**本文**.
イクミが一番怒り責めているのは、こずえを暴行した人間たちでもなく、レイコでもなく、自分自身なのだということがよく分かる。(罪悪感人間あるある)
こずえもそれが分かっていたから、最後の最後で「もう無理しなくていいいんだよ。ごめんなさい。ありがとう」と言ったのだとは思う。イクミがだいぶ前から限界にきていたのは明らかなので、もっと早く解放してやれよと思ったけれど。
「リヴァイアス」の女性キャラは依存心が強い女性とそうではない女性(または依存心が強いと見せかけて、それを利用する女性)に明確に分かれるが、作中では前者のほうが圧倒的にモテる。
「女性は男性に守ってもらって当然」という発想は、昂治とあおいの関係でも繰り返されているので、恐らく作者がそういう考えの人なのだろう。(「好きなら守れ」という言葉が何度も繰り返されるし。)

**表示データ**.
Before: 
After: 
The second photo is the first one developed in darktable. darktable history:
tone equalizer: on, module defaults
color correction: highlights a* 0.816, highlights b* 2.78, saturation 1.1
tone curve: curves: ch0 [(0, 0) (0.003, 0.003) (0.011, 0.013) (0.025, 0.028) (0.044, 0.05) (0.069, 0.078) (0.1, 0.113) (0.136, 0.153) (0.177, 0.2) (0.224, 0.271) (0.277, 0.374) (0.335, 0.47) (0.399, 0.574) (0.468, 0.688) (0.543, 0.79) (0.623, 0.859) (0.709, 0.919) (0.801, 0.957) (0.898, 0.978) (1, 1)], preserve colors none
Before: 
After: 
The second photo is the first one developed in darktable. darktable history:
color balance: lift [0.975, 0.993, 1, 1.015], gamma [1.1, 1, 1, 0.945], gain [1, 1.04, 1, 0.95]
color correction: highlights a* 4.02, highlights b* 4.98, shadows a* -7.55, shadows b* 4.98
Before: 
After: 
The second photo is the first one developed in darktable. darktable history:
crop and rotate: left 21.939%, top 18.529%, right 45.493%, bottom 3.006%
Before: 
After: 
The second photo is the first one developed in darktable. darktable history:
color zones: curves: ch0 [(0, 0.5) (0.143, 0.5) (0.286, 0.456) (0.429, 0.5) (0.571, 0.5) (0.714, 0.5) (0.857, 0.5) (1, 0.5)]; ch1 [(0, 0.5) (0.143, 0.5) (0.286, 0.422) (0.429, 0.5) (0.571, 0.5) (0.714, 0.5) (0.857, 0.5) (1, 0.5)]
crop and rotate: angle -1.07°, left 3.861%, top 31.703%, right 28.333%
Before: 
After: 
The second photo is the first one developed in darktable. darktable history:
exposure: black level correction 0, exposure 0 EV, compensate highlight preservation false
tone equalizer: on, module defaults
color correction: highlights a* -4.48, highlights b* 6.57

**練習課題**.
1) 本文の「イクミが一番怒り責めているの」から「葉が何度も繰り返されるし。)」まで(その語句も含む)を、そのまま書き写してください。
2) エントリの冒頭から「color correction: highlights a* 0.816, highlights」を含む行まで(その行も含む)を、「photo」を「image」に置き換えて更新し、それらの行だけを示してください。置き換え以外は何も変えないでください。
本文とエントリは、それぞれ別の出典から取ったものです。

**課題の解答**.
1)
イクミが一番怒り責めているのは、こずえを暴行した人間たちでもなく、レイコでもなく、自分自身なのだということがよく分かる。(罪悪感人間あるある)
こずえもそれが分かっていたから、最後の最後で「もう無理しなくていいいんだよ。ごめんなさい。ありがとう」と言ったのだとは思う。イクミがだいぶ前から限界にきていたのは明らかなので、もっと早く解放してやれよと思ったけれど。
「リヴァイアス」の女性キャラは依存心が強い女性とそうではない女性(または依存心が強いと見せかけて、それを利用する女性)に明確に分かれるが、作中では前者のほうが圧倒的にモテる。
「女性は男性に守ってもらって当然」という発想は、昂治とあおいの関係でも繰り返されているので、恐らく作者がそういう考えの人なのだろう。(「好きなら守れ」という言葉が何度も繰り返されるし。)

2)
Before: 
After: 
The second image is the first one developed in darktable. darktable history:
tone equalizer: on, module defaults
color correction: highlights a* 0.816, highlights b* 2.78, saturation 1.1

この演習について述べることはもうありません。